朱景先扶着安宁下来,却见酒楼门前有些积水,刚好盖过脚背,他眉头微微一皱,托住她的腰,直接把她送到干燥的台阶之上。只觉安宁的腰肢纤细柔软,盈盈不足一握。
转身让伙计寻个雅间,伙计领着他们上了二楼。
朱景先一上来,便注意到二楼左边靠窗的一桌,那两名男子似不寻常。这两人精光内敛,气度沉着,分明是武功高手。瞧这装束打扮,似是一路风尘,不知是何方神圣,途经此地。见他们上来,那两人也着实看了朱景先一眼。

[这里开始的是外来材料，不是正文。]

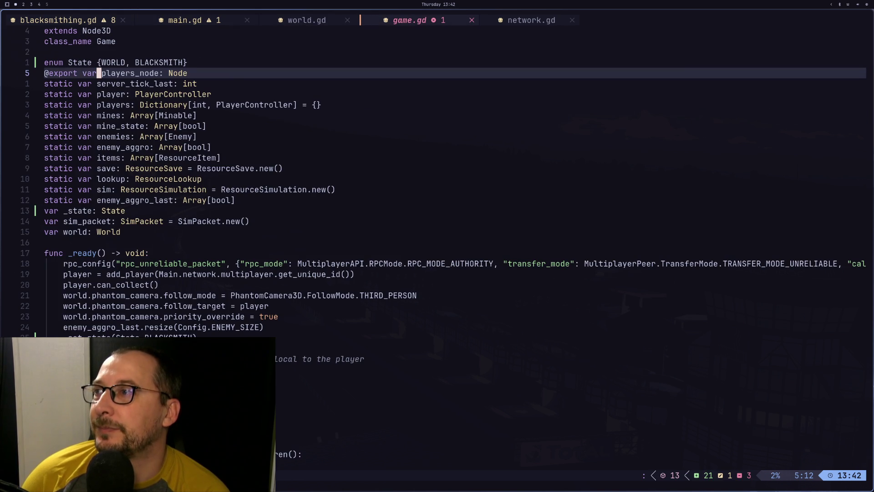
key("j")
key("j")
key("j")
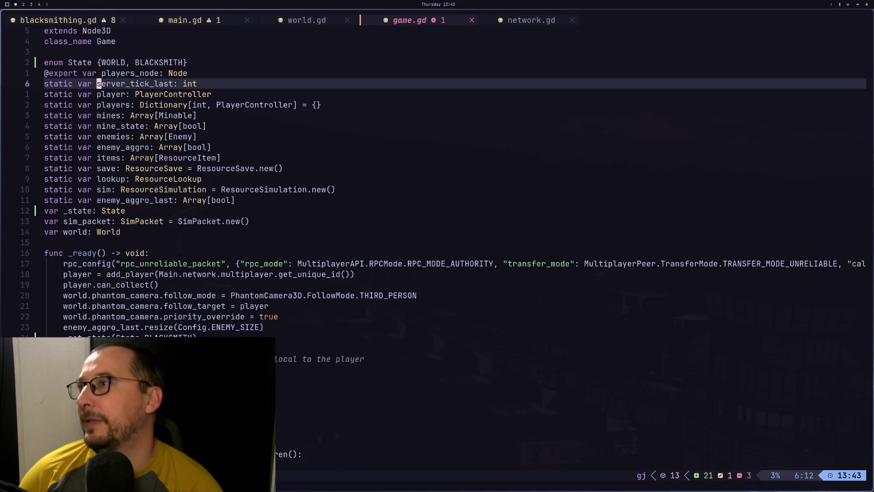
key("j")
key("j")
key("j")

伙计把他们带到右边靠窗的位置,推开一道花格门,当中一张空桌,旁边摆了些盆景花草,挂着副水墨山水,布置得倒也雅致。
伙计笑道,“几位看这里可还满意?”
朱景先点了点头,赵顶天先走了进去,在一旁解下斗笠和蓑衣。安宁也把斗篷解下,掸了掸斗篷上的雨珠,这裘皮上的毛沾了水竟一点不湿,轻轻一抖便如滚珠般掉落下来,斗篷立时干了。安宁心中暗赞,真好皮毛,便是吴宫也没见过如此珍品。
落座后朱景先问道,“小二哥,你们这有什么好吃的?”
伙计给他们倒了茶,陪笑道,“客官,咱们这儿靠山吃山,好吃的可真不少。带翅膀的有山鸡鹌鹑鸡鸭鹅,四条腿的有獐子野猪牛羊兔,山珍有甜笋鲜蘑木樨肉,就鱼虾少点,但也有?鱼脯、?鱼肚、?鱼片儿、清蒸全鱼,糖醋全鱼,虾有清炒虾米,爆炸虾仁和鲜虾丸子,青菜就是四时蔬菜。”他一气报了一长溜,气也不喘,“大爷,您要点什么?”
朱景先望着安宁和赵顶天道,“你们要吃什么?”
赵顶天听得是云里雾里,“我可不会点,大哥,你点吧。”
安宁笑道,“小二哥讲话可真有意思,跟唱山歌似的,一串一串的。”
伙计赔笑道,“让夫人见笑了。”
朱景先道,“你就来四小碟冷盘,是糟鹅掌,酱牛肉,拌肚丝和熏鱼块,再来个香酥鸡、烧鹿肉、罐儿鹌鹑和清蒸全鱼,再烧个豆腐,炒份鲜蘑、冬笋和青菜,再来份什么汤呢?”
伙计道,“不如就来份三鲜汤吧,清爽不油腻。”
“好。”朱景先点了点头。
“那客官要酒么?”伙计问道。
朱景先望着赵顶天道,“小弟,你要么?”
赵顶天摇了摇头,朱景先道,“那就不用了。”
伙计下去,准备上菜了。
赵顶天道,“大哥,要不是你,我可连菜都不会点,叫人笑话。”
朱景先笑道,“我无非是时常出来走走,所以略知一二。”
赵顶天问道,“六姐,你会点菜么?”
安宁一笑,“我呀,只学了几道小菜,可都还做不好,更不会点菜。”
“哦?”赵顶天问道,“你会做什么菜?”
安宁道,“无非是些白菜萝卜、豆腐青菜之类的。”
“那还用学吗?”赵顶天疑惑道,“这些不会教,我都会做。”
朱景先道,“你六姐做的青菜豆腐可不是你说的那些白菜豆腐,许多人怕是穷极一生也做不好这几样。”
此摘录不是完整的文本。